EXTRAIT DU TEXTE ->
● ● ● ● ●

Pour conclure, les Canadiens ont besoin d’une idée claire des buts, fardeaux financiers, limites et possibles conséquences involontaires de notre engagement. Le Canada pourrait continuer de soutenir l’armement de l’Ukraine, resserrer les sanctions contre la Russie et en imposer de nouvelles. Toutefois, les Canadiens doivent aussi comprendre que ce pourrait être une guerre d’attrition longue, dangereuse et très coûteuse, aux pertes de vies catastrophiques. Une aide militaire beaucoup plus soutenue sera nécessaire pour sortir complètement la Russie de l’Ukraine, et ce pourrait bien ne pas être possible. Une impasse totale est plus probable qu’une victoire. Les Canadiens devront fournir davantage d’aide humanitaire, participer à la reconstruction de l’Ukraine et se préparer aux conséquences régionales et mondiales tant connues qu’inconnues. Lorsque les Ukrainiens seront prêts, je crois que soutenir leur volonté d’en venir à la paix sera la meilleure façon de sauver des vies, de défendre nos idéaux et de prévenir toute autre agression. Le Canada a déjà été une nation de maintien de la paix et j’encourage le gouvernement canadien à bien réfléchir, pas uniquement à la façon de contrer la menace russe bien réelle ainsi que ses coûts et ses limites, mais à la façon dont le Canada peut jouer un rôle dans la promotion et l’instauration de la paix. Merci.
Le président : Je vous remercie, madame Jackson, de votre déclaration.
Konstantin Eggert, correspondant pour les États baltes, Deutsche Welle, à titre personnel : Tout d’abord, mesdames et messieurs les sénateurs, je vous remercie de m’avoir invité à témoigner. Je suis profondément touché et honoré d’avoir la chance de m’entretenir avec vous.
[Français]
Mes remerciements profonds pour cette chance d’offrir mon témoignage au Sénat. Je suis très honoré par ce privilège.
[Traduction]
En toute franchise, compte tenu des témoignages très détaillés que nous avons entendus, je n’ai pas grand-chose à ajouter. Toutefois, mon expérience en tant que Moscovite de quatrième génération, vivant aujourd’hui en exil involontaire en Lituanie, exige probablement que je vous fournisse plus de détails sur la Russie proprement dite que sur la situation sur le champ de bataille. Je vais probablement poursuivre mon intervention en vous faisant part de mes réflexions aléatoires sur ce que je considère comme des éléments importants du présent et de l’avenir.

● ● ● ● ●

EXTRAITS DU CORPUS ->
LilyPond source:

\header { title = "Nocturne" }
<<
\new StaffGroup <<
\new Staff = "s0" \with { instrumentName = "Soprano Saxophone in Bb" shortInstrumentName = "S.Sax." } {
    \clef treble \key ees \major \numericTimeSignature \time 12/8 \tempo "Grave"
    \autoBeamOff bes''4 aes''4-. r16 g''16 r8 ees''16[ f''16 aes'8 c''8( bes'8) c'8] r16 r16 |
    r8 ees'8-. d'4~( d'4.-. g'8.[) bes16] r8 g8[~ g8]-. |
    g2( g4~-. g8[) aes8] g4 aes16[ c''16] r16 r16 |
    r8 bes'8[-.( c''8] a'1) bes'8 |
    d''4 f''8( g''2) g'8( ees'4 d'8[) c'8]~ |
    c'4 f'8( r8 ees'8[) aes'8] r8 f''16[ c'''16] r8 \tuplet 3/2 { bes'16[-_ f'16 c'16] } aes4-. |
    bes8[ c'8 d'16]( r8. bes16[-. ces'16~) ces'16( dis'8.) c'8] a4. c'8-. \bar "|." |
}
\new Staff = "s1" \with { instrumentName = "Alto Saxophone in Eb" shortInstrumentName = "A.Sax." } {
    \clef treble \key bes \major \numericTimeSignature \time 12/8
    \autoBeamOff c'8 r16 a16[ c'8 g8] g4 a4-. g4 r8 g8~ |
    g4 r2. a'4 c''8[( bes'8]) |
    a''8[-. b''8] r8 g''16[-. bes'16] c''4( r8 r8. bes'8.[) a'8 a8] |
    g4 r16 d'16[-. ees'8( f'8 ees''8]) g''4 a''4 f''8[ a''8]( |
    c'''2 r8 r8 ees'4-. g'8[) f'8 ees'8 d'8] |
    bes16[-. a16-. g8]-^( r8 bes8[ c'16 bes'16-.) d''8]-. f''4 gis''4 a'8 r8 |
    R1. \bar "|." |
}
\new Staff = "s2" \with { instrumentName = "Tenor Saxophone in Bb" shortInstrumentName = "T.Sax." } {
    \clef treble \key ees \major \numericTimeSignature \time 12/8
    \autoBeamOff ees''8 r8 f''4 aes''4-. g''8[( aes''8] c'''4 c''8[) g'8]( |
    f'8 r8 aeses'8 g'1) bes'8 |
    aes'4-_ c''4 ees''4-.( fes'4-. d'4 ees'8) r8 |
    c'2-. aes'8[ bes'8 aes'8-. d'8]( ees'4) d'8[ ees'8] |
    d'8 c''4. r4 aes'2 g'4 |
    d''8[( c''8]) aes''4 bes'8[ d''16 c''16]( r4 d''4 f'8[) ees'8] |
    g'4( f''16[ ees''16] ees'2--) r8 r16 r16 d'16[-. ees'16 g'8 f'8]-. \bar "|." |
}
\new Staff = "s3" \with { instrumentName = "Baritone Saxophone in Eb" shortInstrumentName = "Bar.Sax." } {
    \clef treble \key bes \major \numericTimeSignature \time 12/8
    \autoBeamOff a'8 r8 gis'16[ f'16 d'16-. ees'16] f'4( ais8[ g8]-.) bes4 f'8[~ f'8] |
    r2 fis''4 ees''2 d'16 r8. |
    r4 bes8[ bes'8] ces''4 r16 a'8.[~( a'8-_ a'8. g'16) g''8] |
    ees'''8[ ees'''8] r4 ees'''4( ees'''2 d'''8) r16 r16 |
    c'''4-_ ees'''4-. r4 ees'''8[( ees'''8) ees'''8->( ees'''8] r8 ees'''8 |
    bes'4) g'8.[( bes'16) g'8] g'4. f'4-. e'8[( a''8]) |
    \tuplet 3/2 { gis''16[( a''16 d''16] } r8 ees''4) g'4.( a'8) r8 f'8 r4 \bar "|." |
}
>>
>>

● ● ● ● ●

TÂCHES ->
a) D'après les délibérations du Sénat, qu'est-ce qui est plus probable qu'une victoire?
b) Poursuivez les délibérations du Sénat sur l'Ukraine à partir de leur dernière phrase, dans la voix du même témoin.

RÉPONSES ->
a) Une impasse totale.

b)
Premièrement, dans les médias, vous avez vu les gens débattre de la question de savoir si la guerre en Ukraine est la guerre de Poutine ou la guerre du peuple russe. Je dois dire qu’à mon avis, c’est manifestement la guerre du peuple russe. Bien que ce soit Poutine qui ait déclenché cette guerre, on ne peut éviter de conclure que la société russe l’a fondamentalement acceptée. Qu’elle ait été acceptée parce qu’une partie de la société russe a essentiellement été induite en erreur par la propagande d’État, ou parce que la plupart des Russes préfèrent rester en dehors de la politique et penser confortablement que le Kremlin sait tout mieux qu’eux, en fin de compte, cela importe peu pour les Ukrainiens. La réalité, c’est que cette guerre est menée par Poutine grâce à une permissivité absolue et une complète indifférence de la part de la société russe. Cela crée un problème, car cela rend cette guerre pratiquement réalisable par Poutine. Il peut poursuivre cette guerre pendant un certain temps, comme l’ont indiqué les intervenants précédents, et je partage leur avis à ce sujet.
Je ne suis pas un expert militaire, mais la question de savoir si Poutine a suffisamment de ressources pour soutenir une opération qui donnera au moins quelques résultats est une autre histoire. Je pense qu’il les a, du moins pour le moment. Je suis également d’accord pour dire que ce sera une guerre barbare faite de crimes de guerre et de bombardements aveugles. En gros, ce sera quelque chose qui sortira tout droit des événements de 1944, plutôt que, disons, la guerre du Golfe de 1991, ou d’autres guerres. Ce n’est pas une guerre moderne. Il s’agit d’une guerre où les crimes de guerre font partie d’une stratégie délibérée visant à susciter la peur de la population ukrainienne et à anéantir ou déplacer autant de personnes que possible. Nous devons nous accommoder de cette stratégie dans un avenir prévisible.
Troisièmement, Poutine mènera cette guerre tant qu’il sera au Kremlin, à moins qu’il ne soit battu de manière très nette et visible, ou à moins que — et cela pourrait découler d’une combinaison de plusieurs facteurs — le manque de succès sur le champ de bataille soit combiné à des difficultés économiques extrêmes dans le pays. D’ailleurs, cela pourrait arriver assez vite. Nous pouvons concevoir que cela pourrait se produire assez rapidement, mais pour que cela fonctionne, un troisième ingrédient est nécessaire. Cet ingrédient est une prise de conscience qui révélerait aux Russes que la guerre et leur bien-être économique sont liés.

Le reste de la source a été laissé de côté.